Over half of the therapeutic antibiotics used  today were discovered in a brief 20-year period.

A fortuitous discovery in the 1940s led to a  global rush for miracle medicines in the soil.

That wondrous method ended in the late 1960s.  And unfortunately we have yet to find another.

In today's video, let us look back  at the golden age of antibiotics when  

people spanned the globe for the next big drug.

## Beginnings

In 1928, Alexander Fleming  famously noticed that a spot  

of mold was killing bacteria  in one of his Petri dishes.

It is important to note however,  that it has long been known that  

chemicals in molds can kill or inhibit bacteria.  

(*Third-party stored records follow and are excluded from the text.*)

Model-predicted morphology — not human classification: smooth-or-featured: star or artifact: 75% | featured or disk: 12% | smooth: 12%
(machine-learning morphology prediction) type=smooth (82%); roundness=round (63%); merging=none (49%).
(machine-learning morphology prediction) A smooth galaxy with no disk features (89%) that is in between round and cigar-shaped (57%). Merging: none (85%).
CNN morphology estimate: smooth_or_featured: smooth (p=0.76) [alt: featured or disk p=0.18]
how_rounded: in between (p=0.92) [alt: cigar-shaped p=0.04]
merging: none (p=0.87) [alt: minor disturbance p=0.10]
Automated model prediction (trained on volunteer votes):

Like really long known. The ancient Egyptians  applied moldy bread to help burns, for instance.

And Joseph Lister in the 1800s knew that the mold  Penicillium glaucum can somehow inhibit bacterial  

growth. The physicist John Tyndall wrote a paper  about the effects of mold in tubes of bacteria.

Drugs have even been found and sold with strong  anti-bacterial properties. In the early 1900s,  

the Nobel winning physician and scientist  Paul Ehrlich discovered Salvarsan.

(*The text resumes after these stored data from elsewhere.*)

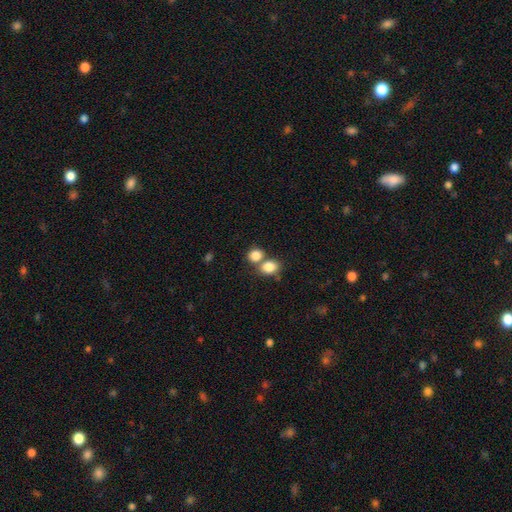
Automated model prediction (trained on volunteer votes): Q: Smooth or featured?
A: smooth (83%); runner-up: star or artifact (10%)
Q: How rounded?
A: round (63%); runner-up: in between (36%)
Q: Merging?
A: merger (45%); runner-up: none (44%)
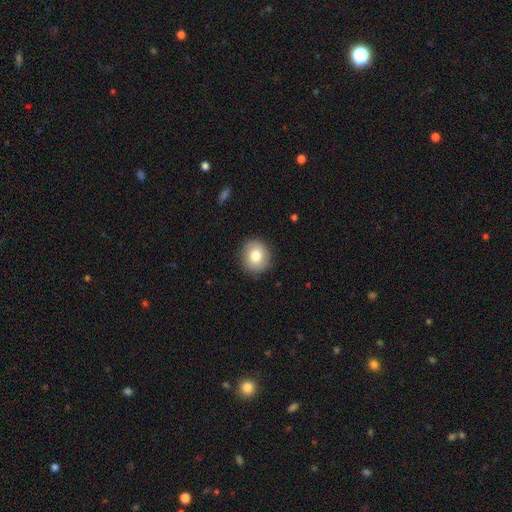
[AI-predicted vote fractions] Smooth or featured?
  - smooth: 80% *
  - featured or disk: 11%
  - star or artifact: 8%
How rounded?
  - round: 82% *
  - in between: 17%
  - cigar-shaped: 1%
Merging?
  - none: 89% *
  - minor disturbance: 8%
  - major disturbance: 2%
  - merger: 1%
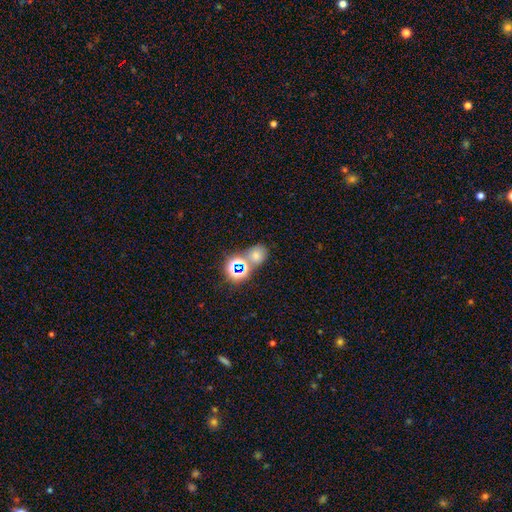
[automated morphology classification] Overall: star or artifact (48%; smooth 41%).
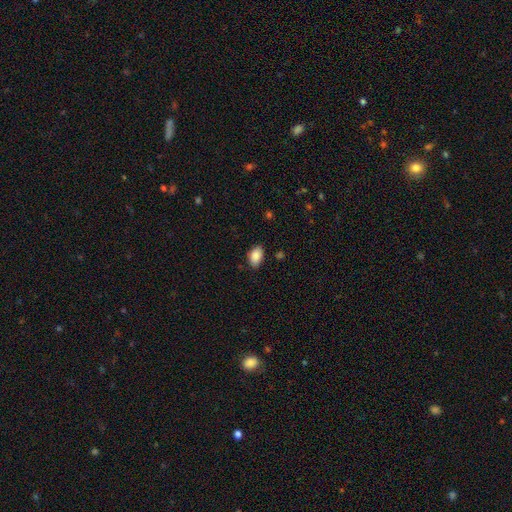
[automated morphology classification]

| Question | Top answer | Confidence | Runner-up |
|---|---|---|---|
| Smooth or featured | smooth | 87% | star or artifact (7%) |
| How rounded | in between | 92% | round (7%) |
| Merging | none | 83% | minor disturbance (13%) |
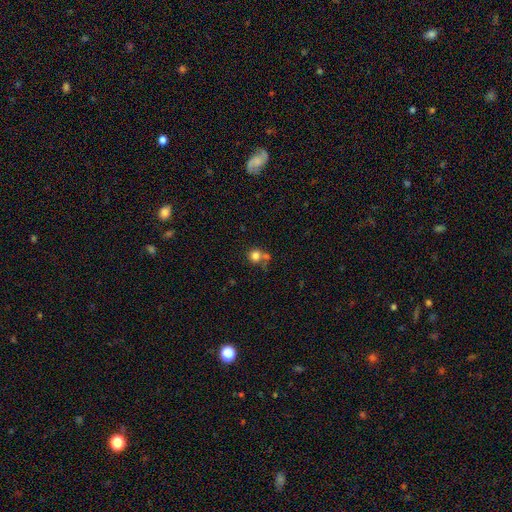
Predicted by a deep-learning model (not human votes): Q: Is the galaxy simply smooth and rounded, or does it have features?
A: smooth — 79%.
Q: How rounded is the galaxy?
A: round — 89%.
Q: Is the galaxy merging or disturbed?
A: none — 53%.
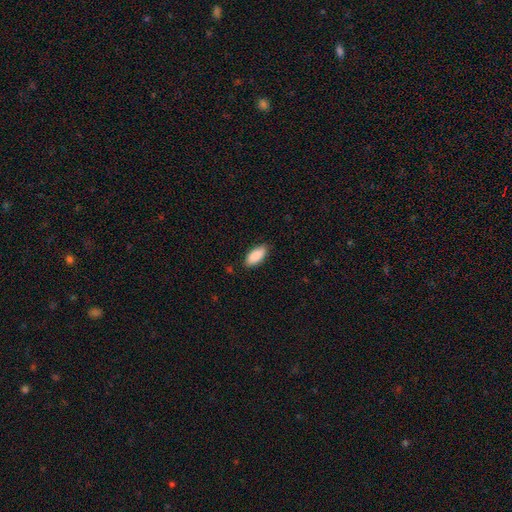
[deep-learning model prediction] smooth-or-featured: smooth: 90% | star or artifact: 6% | featured or disk: 4%
  how-rounded: in between: 88% | cigar-shaped: 10% | round: 2%
  merging: none: 85% | minor disturbance: 12% | major disturbance: 2% | merger: 1%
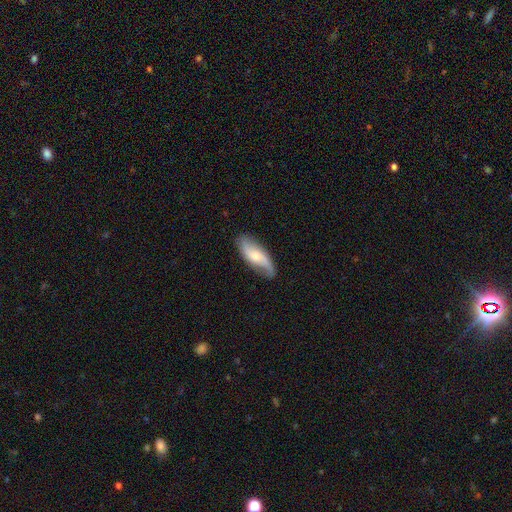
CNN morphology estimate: type=featured or disk (64%); edge-on=no (88%); bar=no (55%); spiral arms=yes (93%); winding=loose (73%); arm count=2 (87%); bulge=moderate (46%); merging=none (77%).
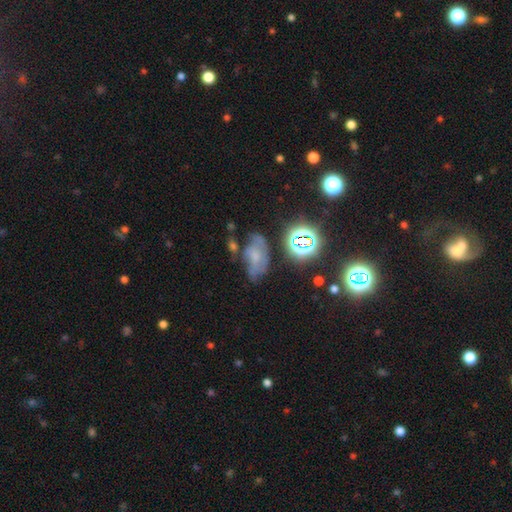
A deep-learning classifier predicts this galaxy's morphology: The model was most divided on "smooth or featured": smooth: 38%, featured or disk: 36%, star or artifact: 25%. Remaining: merging — none (49%).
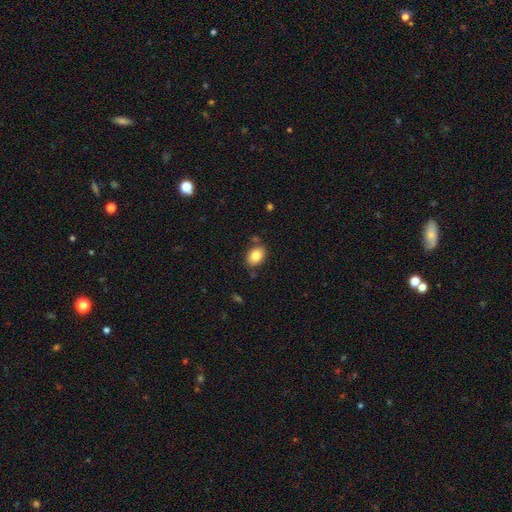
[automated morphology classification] A smooth galaxy with no disk features (82%) that is in between round and cigar-shaped (77%). Merging: none (81%).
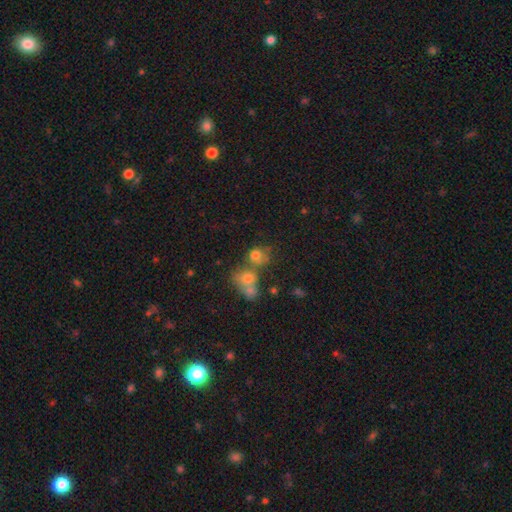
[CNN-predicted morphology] Smooth or featured: smooth — 72% (star or artifact — 14%)
How rounded: round — 68% (in between — 30%)
Merging: merger — 48% (none — 36%)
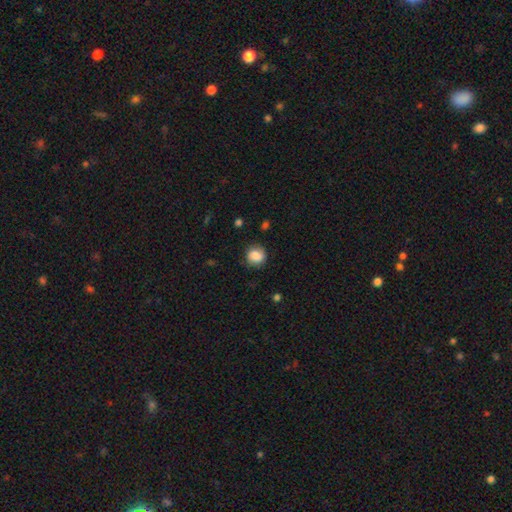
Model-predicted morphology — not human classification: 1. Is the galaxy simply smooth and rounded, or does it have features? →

Derived from the poison arsenic, Salvarsan was  the first drug found to be effective against  

syphilis - which then afflicted a sixth of  all Parisians and a tenth of all Londoners.

It also works against a few other  diseases. But the larger issue was  

the drug’s toxicity - severe enough  to potentially kill the patient too.

This leads to a key point about drugs. It is not  enough to be effective. It also can't be toxic.  

It must be able to reach a good concentration  inside the body after intake (bio-availability).  

And it must be stable enough to remain as  such in the body until the job is done.

## Fleming's Discovery

So anyway, after Fleming noticed  the bit of mold in his petri dish,  

he sought to isolate the material but failed.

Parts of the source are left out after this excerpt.